### REQUIRED ACTION 1:
Put the records' lines, from the very first line of the records up to and including the line containing "09/06/2022 - 14:25", into a JSON list of strings with one string per line, omitting any blank lines.

### SELECTED EXCERPT:
┏━━
MARAC: Will the Fruit Be Worth the Harvest? Pros and Cons of End of Presidential Term Web Harvesting Projects

We as a profession are still trying to figure out how to deal with Web sites, which exist in the netherworld separating archives and libraries and pose a host of preservation challenges, and this session furnished interesting insight into the contrasting approaches of the U.S. National Archives and Records Administration (NARA) and the Library of Congress (LC).

Session chair Marie Allen (NARA) noted that NARA’s handling of Web records has consistently engendered controversy. Its 2000-01 decision to compel Federal agencies to copy their Web site files, at their expense, at the end of President Bush’s first term of office and transfer them to NARA within eight days of doing so angered agencies, and its 2008 decision not to take a Web snapshot (i.e., a one-time copy) of federal agency sites at the end of President George W. Bush’s second term aroused public concern.

Susan Sullivan (NARA) pointed out that in 2004 NARA had contracted with the Internet Archive to copy publicly accessible federal government Web site that it had identified and to provide access to the copies, then explained the rationale for NARA’s 2008 decision: it has determined that Web records are subject to the Federal Records Act and must be scheduled and managed appropriately. It issued Guidance on Managing Web Records in January 2005 and has since offered a lot of training and assistance to agencies; some of this information is available on NARA’s Toolkit for Managing Electronic Records, an internet portal to resources created by NARA and many other entities.
┗━━
### REQUIRED ACTION 2:
In the session report on web harvesting, in what year did NARA contract with the Internet Archive to copy publicly accessible federal government Web sites?

### DATA PROVIDED:
┏━━
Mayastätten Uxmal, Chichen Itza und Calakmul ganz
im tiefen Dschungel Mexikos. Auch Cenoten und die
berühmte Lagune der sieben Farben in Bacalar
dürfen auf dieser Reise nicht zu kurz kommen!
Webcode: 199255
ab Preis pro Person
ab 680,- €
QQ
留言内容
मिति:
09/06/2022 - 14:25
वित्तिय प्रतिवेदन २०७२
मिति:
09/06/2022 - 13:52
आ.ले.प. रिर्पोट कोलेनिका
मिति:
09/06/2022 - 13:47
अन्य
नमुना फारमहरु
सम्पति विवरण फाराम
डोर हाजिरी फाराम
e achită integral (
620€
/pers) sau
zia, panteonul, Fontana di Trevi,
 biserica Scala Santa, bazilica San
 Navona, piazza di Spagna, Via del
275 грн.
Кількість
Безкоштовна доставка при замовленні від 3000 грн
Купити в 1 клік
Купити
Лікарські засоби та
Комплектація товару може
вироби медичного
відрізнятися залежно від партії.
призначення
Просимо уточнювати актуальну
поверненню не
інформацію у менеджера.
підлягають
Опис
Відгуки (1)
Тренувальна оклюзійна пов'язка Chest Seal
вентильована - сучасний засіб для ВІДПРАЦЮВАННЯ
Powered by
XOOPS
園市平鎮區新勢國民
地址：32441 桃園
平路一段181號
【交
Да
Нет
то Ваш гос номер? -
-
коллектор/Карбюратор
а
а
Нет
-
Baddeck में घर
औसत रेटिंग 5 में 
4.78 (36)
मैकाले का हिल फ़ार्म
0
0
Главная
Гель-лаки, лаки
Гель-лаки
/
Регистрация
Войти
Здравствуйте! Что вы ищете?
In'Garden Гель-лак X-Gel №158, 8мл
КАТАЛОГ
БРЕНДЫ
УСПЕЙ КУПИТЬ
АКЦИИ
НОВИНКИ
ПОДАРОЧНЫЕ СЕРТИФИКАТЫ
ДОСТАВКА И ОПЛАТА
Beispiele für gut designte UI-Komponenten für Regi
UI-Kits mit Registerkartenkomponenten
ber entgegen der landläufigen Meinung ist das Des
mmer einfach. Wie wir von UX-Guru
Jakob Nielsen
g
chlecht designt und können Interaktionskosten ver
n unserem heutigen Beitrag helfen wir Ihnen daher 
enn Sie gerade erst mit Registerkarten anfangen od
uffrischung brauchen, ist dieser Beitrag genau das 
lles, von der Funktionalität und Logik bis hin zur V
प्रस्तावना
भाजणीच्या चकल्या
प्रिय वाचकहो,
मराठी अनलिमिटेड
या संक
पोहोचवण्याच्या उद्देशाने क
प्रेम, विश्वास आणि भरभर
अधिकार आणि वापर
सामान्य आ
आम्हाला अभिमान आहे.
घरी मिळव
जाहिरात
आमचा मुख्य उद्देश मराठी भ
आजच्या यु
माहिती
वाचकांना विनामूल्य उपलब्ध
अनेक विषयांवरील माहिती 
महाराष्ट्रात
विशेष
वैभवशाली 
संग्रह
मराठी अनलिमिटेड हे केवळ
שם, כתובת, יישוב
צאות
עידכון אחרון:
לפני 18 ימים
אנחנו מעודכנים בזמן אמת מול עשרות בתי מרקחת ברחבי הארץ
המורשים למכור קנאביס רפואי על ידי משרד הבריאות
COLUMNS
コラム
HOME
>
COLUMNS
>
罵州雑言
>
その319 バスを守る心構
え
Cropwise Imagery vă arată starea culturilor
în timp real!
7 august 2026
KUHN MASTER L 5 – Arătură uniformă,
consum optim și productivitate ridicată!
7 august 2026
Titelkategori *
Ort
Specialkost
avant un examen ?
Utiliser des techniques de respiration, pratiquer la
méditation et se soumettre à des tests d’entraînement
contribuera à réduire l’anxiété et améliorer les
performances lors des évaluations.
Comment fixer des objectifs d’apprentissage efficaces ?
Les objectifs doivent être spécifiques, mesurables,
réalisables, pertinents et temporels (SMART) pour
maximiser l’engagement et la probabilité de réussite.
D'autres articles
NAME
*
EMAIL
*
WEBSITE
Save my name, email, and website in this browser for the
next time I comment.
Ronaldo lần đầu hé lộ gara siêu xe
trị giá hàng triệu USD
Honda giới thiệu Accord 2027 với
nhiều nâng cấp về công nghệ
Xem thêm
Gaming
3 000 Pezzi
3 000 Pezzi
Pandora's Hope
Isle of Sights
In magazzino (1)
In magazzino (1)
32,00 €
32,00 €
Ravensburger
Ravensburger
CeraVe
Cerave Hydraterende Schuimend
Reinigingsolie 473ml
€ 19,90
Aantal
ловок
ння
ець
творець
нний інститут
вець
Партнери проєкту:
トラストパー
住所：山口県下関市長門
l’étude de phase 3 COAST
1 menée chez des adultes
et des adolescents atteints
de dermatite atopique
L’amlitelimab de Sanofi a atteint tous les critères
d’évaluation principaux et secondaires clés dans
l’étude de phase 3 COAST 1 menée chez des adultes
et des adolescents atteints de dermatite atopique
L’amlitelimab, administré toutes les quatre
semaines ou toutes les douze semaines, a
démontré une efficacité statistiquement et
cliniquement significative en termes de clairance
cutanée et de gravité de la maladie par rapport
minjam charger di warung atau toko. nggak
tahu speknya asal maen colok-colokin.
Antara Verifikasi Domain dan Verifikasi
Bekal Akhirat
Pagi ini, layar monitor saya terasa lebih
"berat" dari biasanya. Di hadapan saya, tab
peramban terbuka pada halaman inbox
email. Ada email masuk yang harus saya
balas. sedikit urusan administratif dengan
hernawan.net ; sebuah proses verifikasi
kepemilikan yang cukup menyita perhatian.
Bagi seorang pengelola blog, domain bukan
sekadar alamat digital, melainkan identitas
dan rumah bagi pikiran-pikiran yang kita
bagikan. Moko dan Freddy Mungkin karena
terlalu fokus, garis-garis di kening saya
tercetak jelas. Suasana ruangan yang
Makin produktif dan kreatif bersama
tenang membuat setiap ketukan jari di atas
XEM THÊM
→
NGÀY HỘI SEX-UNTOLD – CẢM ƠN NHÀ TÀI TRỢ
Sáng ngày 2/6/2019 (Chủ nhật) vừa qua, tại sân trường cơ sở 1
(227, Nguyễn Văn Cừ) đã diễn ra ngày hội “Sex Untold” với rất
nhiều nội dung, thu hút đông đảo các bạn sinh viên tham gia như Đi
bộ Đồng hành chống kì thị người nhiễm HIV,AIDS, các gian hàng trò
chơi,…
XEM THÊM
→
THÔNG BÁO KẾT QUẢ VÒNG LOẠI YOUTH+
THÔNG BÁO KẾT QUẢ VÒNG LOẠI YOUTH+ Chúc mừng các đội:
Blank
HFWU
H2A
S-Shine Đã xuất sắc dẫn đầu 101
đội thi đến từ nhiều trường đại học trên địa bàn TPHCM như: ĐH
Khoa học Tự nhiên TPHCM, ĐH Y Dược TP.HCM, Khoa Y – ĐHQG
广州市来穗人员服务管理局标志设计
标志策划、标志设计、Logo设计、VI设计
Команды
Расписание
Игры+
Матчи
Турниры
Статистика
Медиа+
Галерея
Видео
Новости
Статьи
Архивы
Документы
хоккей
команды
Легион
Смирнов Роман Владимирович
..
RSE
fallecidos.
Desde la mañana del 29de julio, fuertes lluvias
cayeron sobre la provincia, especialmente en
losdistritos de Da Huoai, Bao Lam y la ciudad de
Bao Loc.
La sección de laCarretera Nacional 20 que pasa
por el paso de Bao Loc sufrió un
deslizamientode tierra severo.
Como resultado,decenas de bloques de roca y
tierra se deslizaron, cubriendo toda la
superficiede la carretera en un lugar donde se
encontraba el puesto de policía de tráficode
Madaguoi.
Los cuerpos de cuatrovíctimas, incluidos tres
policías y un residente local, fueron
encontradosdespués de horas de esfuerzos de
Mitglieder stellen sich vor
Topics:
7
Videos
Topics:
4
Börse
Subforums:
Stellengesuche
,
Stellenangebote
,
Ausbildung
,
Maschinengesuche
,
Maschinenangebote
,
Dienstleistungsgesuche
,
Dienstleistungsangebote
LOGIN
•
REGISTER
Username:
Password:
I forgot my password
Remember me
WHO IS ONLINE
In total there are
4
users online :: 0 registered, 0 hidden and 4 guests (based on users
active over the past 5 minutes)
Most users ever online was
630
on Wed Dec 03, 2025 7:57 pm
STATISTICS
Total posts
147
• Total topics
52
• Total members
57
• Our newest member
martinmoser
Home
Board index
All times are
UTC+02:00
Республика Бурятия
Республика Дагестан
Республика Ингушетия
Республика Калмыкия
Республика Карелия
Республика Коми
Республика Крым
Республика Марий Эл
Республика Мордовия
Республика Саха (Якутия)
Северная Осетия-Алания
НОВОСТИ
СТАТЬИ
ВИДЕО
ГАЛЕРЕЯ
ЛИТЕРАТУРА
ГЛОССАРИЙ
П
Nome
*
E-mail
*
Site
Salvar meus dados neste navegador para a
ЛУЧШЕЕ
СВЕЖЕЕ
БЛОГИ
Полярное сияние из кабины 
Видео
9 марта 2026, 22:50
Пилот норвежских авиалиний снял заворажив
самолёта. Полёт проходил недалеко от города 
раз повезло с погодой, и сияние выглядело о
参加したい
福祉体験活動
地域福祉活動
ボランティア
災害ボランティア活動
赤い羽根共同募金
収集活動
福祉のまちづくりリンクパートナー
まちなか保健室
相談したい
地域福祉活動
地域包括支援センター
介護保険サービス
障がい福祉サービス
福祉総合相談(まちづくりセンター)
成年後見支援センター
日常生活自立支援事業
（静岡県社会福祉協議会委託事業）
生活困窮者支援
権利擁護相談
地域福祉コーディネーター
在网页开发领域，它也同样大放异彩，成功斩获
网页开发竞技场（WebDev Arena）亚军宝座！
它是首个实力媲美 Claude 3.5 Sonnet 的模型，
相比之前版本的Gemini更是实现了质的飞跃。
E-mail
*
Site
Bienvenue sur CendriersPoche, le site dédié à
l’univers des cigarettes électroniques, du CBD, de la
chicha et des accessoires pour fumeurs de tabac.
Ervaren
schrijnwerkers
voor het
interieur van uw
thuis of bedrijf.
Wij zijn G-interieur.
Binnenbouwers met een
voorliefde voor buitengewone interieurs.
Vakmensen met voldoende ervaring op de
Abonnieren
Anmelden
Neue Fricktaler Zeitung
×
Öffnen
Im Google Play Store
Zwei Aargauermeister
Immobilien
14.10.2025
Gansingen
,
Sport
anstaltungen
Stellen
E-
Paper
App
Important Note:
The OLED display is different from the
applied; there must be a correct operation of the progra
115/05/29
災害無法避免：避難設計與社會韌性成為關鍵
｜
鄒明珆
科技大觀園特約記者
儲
┗━━
### WRITTEN ANSWER 1:
[
  "Mayastätten Uxmal, Chichen Itza und Calakmul ganz",
  "im tiefen Dschungel Mexikos. Auch Cenoten und die",
  "berühmte Lagune der sieben Farben in Bacalar",
  "dürfen auf dieser Reise nicht zu kurz kommen!",
  "Webcode: 199255",
  "ab Preis pro Person",
  "ab 680,- €",
  "QQ",
  "留言内容",
  "मिति:",
  "09/06/2022 - 14:25"
]

### WRITTEN ANSWER 2:
2004